You can use pictures and voice commands

admin

2 years ago

The Verge: https://www.theverge.com/2023/9/25/23886699/chatgpt-pictures-voice-commands-ai-chatbot-openai

The Chat gtt App: Synthetic Voices for Speech-to-Visual Conversations (with links between OpenAI and VoiceBots)

The new version of the ChatGPT app has a headphones icon in the upper right and photo and camera icons in an expanding menu in the lower left. These voice and visual features work by converting the input information to text, using image or speech recognition, so the chatbot can generate a response. The app then responds via either voice or text, depending on what mode the user is in. The new chat gtt app can read and respond to text messages if you ask it to, despite the fact that your voice query is actually being processed as text. It will respond in one of five voices, wholesomely named Juniper, Ember, Sky, Cove, or Breeze.

OpenAI’s excellent Whisper model does a lot of the speech-to-text work, and the company is rolling out a new text-to-speech model it says can generate “human-like audio from just text and a few seconds of sample speech.” You can choose from five options, but OpenAI thinks the model has more potential than that. OpenAI is working with various audio services to translate into other languages the sound of their voice. There are lots of interesting uses for synthetic voices, and OpenAI could be a big part of that industry.

The fact that you can use just a few seconds of audio to build a capable synthetic voice opens the door for a variety of problematic use cases. “These capabilities also present new risks, such as the potential for malicious actors to impersonate public figures or commit fraud,” the company says in a blog post announcing the new features.
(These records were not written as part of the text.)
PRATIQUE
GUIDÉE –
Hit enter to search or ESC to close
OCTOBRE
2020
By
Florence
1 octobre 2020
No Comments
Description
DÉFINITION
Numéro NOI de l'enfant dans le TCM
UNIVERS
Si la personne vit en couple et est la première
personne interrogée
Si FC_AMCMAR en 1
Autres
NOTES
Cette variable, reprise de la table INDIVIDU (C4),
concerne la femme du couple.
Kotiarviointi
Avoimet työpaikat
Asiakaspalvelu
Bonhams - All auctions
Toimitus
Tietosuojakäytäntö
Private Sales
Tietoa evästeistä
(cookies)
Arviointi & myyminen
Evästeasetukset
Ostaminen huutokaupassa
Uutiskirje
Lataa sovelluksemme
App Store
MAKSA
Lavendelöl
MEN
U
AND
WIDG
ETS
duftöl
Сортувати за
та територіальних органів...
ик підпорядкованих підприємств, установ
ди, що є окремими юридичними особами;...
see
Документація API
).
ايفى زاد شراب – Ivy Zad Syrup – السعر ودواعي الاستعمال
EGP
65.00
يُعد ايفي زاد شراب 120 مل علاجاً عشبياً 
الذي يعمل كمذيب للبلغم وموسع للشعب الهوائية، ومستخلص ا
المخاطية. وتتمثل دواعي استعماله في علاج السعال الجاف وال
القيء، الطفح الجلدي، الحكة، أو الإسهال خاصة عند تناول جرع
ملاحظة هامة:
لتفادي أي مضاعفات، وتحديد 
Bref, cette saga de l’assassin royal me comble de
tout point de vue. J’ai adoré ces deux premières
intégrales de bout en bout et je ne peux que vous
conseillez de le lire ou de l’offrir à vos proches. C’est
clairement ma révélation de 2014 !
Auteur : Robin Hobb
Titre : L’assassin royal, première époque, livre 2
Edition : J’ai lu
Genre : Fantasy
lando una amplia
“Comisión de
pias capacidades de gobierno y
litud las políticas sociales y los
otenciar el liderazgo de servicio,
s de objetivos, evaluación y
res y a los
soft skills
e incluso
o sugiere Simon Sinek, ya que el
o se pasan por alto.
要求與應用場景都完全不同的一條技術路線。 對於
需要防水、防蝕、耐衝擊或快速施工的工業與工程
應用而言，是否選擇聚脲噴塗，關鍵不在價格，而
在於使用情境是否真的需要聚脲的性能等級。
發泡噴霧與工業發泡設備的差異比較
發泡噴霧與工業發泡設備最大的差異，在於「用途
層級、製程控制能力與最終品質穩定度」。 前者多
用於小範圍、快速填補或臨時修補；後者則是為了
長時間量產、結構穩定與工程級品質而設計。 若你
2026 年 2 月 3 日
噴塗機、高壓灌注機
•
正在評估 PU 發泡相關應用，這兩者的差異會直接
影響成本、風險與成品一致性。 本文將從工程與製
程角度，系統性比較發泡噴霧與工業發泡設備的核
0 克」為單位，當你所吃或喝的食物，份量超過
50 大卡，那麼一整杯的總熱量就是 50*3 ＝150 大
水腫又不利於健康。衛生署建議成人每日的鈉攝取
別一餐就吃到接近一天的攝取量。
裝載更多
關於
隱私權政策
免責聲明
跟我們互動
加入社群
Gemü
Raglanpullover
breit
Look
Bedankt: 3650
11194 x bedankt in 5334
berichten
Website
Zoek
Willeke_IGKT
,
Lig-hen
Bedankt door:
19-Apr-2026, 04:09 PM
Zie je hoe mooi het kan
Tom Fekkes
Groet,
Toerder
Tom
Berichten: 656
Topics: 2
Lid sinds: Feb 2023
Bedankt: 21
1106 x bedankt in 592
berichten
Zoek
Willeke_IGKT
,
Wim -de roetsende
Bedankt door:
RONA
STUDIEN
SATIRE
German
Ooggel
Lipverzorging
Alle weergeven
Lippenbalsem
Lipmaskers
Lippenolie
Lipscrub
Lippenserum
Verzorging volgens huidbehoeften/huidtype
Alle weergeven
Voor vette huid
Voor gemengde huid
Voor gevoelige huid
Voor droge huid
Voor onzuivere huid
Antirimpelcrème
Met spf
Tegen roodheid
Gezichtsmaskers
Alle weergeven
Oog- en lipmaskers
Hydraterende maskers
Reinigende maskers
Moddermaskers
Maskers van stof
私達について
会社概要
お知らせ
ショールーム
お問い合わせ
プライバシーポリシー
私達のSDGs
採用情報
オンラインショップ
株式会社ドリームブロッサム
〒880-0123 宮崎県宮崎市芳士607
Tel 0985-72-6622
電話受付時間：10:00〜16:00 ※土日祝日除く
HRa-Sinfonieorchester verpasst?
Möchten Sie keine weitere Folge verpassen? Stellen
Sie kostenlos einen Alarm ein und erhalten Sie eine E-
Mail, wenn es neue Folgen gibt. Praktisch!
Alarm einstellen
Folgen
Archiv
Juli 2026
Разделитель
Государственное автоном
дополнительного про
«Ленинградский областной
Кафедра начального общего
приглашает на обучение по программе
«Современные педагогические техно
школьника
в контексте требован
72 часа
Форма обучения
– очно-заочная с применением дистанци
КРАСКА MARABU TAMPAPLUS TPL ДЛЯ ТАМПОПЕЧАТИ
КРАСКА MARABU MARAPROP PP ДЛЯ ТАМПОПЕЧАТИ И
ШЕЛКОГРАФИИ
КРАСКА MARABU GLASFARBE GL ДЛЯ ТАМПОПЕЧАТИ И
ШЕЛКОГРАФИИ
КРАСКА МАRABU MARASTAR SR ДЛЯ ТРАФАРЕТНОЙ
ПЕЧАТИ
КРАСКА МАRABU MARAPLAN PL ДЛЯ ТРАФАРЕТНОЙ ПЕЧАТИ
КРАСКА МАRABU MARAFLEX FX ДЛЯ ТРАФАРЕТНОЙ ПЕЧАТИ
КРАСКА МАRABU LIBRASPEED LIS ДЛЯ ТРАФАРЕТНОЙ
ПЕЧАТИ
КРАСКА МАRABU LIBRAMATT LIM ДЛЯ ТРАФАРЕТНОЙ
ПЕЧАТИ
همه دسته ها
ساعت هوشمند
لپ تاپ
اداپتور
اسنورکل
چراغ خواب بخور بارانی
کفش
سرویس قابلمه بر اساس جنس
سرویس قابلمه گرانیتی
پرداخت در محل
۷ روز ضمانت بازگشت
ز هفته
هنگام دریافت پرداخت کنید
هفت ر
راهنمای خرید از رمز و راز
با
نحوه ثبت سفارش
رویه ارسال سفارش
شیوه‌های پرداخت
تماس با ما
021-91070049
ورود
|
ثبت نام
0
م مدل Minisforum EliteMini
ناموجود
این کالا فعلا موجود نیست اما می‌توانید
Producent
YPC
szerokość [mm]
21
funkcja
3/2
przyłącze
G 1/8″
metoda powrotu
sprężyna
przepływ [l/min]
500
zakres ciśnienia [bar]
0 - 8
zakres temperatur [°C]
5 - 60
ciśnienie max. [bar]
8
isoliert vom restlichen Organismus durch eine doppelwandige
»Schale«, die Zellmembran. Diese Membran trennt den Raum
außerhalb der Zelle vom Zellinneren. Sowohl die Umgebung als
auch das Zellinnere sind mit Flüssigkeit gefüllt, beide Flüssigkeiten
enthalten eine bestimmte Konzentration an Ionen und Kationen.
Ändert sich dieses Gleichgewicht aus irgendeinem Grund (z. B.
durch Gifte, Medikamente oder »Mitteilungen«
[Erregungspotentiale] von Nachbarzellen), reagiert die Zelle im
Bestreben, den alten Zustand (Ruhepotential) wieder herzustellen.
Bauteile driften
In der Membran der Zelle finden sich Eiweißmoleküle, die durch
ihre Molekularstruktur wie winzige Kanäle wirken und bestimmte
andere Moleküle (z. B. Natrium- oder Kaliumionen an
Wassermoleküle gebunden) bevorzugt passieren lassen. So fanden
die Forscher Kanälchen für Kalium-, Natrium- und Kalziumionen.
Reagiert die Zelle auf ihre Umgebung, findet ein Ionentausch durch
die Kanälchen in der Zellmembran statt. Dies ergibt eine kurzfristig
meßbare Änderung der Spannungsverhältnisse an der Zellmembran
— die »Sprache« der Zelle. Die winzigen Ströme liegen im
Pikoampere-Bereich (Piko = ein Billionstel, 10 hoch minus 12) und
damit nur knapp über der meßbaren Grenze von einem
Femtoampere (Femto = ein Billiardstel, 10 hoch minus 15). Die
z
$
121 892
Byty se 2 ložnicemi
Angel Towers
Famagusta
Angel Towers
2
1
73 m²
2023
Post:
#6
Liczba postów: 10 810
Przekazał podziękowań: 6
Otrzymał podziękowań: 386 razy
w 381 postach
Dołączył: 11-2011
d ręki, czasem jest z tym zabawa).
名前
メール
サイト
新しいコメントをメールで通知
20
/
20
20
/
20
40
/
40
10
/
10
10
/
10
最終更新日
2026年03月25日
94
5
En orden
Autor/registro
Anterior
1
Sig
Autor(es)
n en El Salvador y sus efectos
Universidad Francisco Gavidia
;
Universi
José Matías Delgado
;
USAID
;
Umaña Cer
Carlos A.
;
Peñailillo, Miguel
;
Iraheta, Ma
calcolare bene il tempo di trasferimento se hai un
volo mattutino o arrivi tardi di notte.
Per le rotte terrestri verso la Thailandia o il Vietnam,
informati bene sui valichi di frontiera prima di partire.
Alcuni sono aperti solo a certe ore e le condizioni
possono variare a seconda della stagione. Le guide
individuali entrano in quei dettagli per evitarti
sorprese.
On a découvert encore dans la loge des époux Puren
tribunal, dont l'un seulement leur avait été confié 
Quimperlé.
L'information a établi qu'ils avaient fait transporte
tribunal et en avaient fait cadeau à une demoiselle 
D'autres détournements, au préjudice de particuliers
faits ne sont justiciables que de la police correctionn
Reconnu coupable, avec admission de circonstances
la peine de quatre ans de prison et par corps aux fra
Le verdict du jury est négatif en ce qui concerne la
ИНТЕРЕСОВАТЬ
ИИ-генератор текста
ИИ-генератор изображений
The model isn’t available for broad use, but it will be more restricted to certain use cases and partnerships.

ChatGPT’s Back-and-Forth: Exploiting Language and Natural Language in the Search for a Multimodal Artificial Intelligence

The image search is similar to Goggles. You take a picture of something that interest you, and you will get a response on what you are asking for. You can also use the app’s drawing tool to help make your query clear, or speak or type questions to go along with the image. This is where ChatGPT’s back-and-forth nature is helpful: rather than doing a search, getting the wrong answer, and then doing another search, you can prompt the bot and refine the answer as you go. (This is a lot like what Google is doing with multimodal search, too.)

The models that power the OpenAI chatbot were created using a large amount of text from various sources on the web. Many experts believe that animal and human intelligence uses audio and visual data similar to how artificial intelligence uses text.

Google’s next major AI model, Gemini, is widely rumored to be “multimodal,” meaning it will be able to handle more than just text, perhaps allowing video, images, and voice inputs. “From a model performance standpoint, intuitively we would expect multimodal models to outperform models trained on a single modality,” says Trevor Darrell, a professor at UC Berkeley and a cofounder of Prompt AI, a startup working on combining natural language with image generation and manipulation. If we build a model using just language, it will only be able to speak the language of its creators.